I think we'll turn on the game, but I don't know or care that much about it. I think I heard something about leaked balls and deflated commercials? Or maybe it was deflated balls and leaked commercials. Whatever. We'll sit by the fire, listen to the wind, and drink our hot buttered rum while looking at the screen every now and then. I hope all you sports fans enjoy, and I hope everyone's team wins. ;-)
I finished reading Unbroken. Wow. It truly did make the war in the Pacific come alive. What I can't stop thinking about is the fact that this was the story of only one man, one whose personal fame led to his having a book written and a movie made about him, but whose story is only one of tens of thousands of similar ones. I don't know how people who undergo trials such as the one portrayed in the book live to tell about them. The human will to survive is a remarkable thing.
I wondered, when we moved to Oklahoma, if I would miss the snow. I don't. I guess 20 years of it was enough. :-) (Meanwhile, both my college kids are getting a huge dose of it. Enjoy it while you can, my dears!)
My church body, the LCMS, is going through something. Five years ago we elected a new president and many of us were filled with hope that some of the troubling trends of the last few generations would have the brakes put on them. In fact they have. There are wonderful things going on and everywhere signs that doctrinal faithfulness has returned as our prime directive. In spite of that, a few are not satisfied, demanding that everything must be corrected now. I don't understand this mindset from people who would not demand that a troubled parish change overnight. I have not always been Lutheran, and I don't pretend to understand all the history. But I have read and understood enough to know that we are heading in the right direction. I also understand that no human institution is ever going to be perfect. There is no such thing as complete purity when it comes to the practice of sinful human beings.
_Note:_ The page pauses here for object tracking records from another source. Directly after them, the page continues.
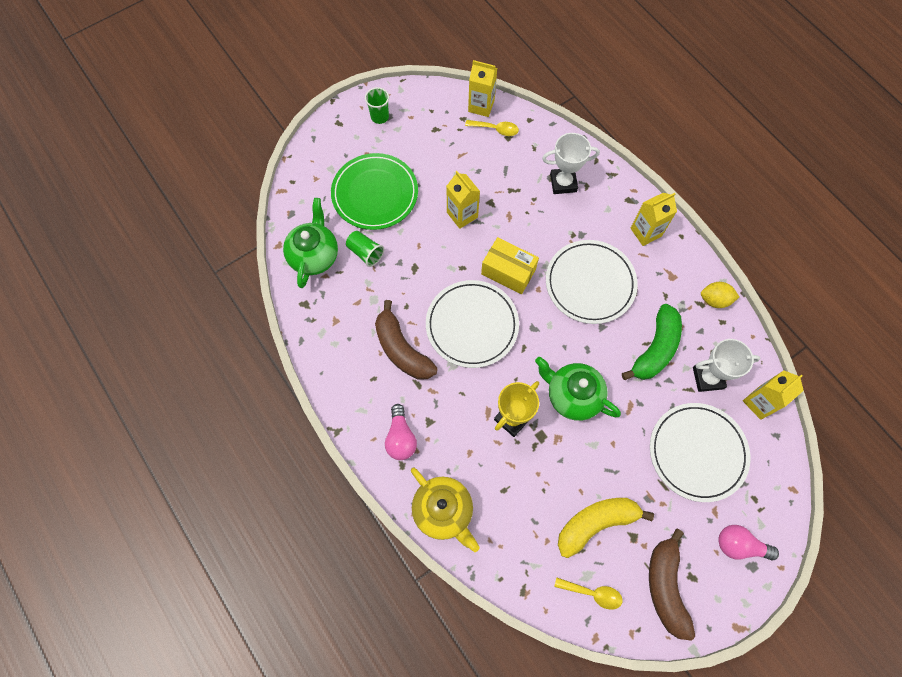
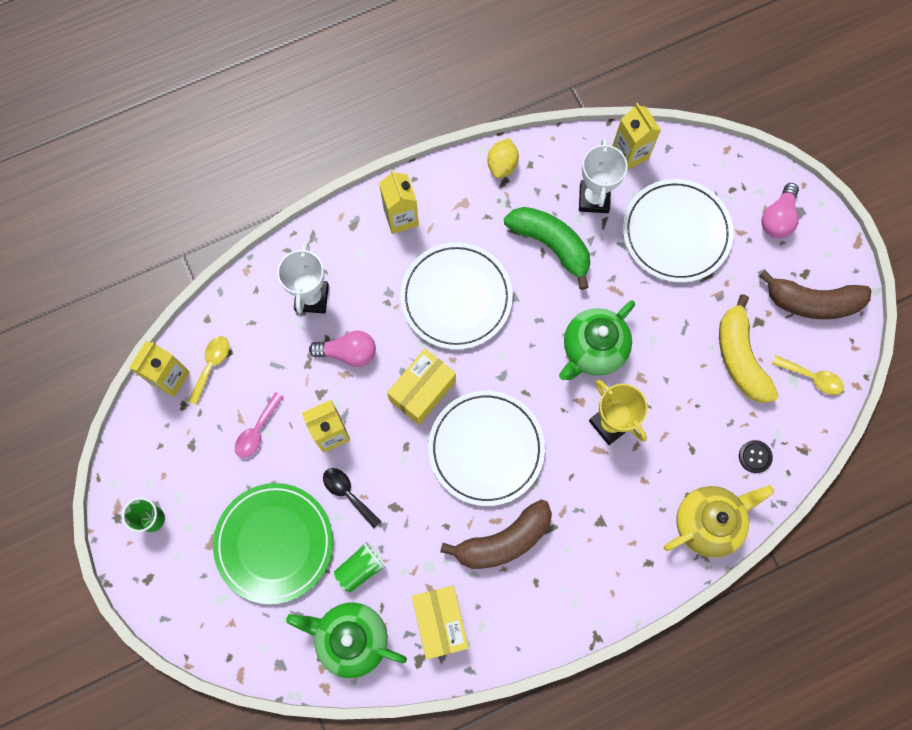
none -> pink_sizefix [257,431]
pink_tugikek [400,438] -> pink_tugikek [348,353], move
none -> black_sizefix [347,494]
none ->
Those who insist on such all-or-nothing purity had better be prepared to sit alone at a very tiny table with a very long spoon. I am content to continue walking together with brothers and sisters in Christ who may be taking smaller or larger steps, perhaps walking with a limp or a crutch, or even being pushed in a wheelchair, as long as we are headed in the same direction and led by a faithful and trustworthy leader. Regarding those who are intentionally trying to cause the confused or weak to stray, I agree that they should not be ignored or downplayed. But I have no reason, at this time, to doubt that those whose vocation it is to address such deceivers are doing so. My calling is to pray for and do my best to encourage them while waiting upon the Lord, who, I know, will guard His church.
Sometime in the near future I will have my ninth article published by The Federalist. I have also had one piece in American Thinker as well as one of my Federalist articles reprinted in the LCMS publication Notes for Life. Sometimes I think maybe I'm going to actually keep wearing this writer's hat. Other times I am terrified that a big gust of wind is going to blow it off any day now and I'll never find it again. But at the moment I am talking with a friend about writing a book and for once it is actually possible to imagine it happening.
Looks like it's about time for the game. The fire is lit and my husband just handed me a warm mug. Guess I better start not watching. Have a great night!
P.S. I just realized that I don't have a tag for "sports" in my category list. Almost 8 years of blogging and no sports. A jock I am not.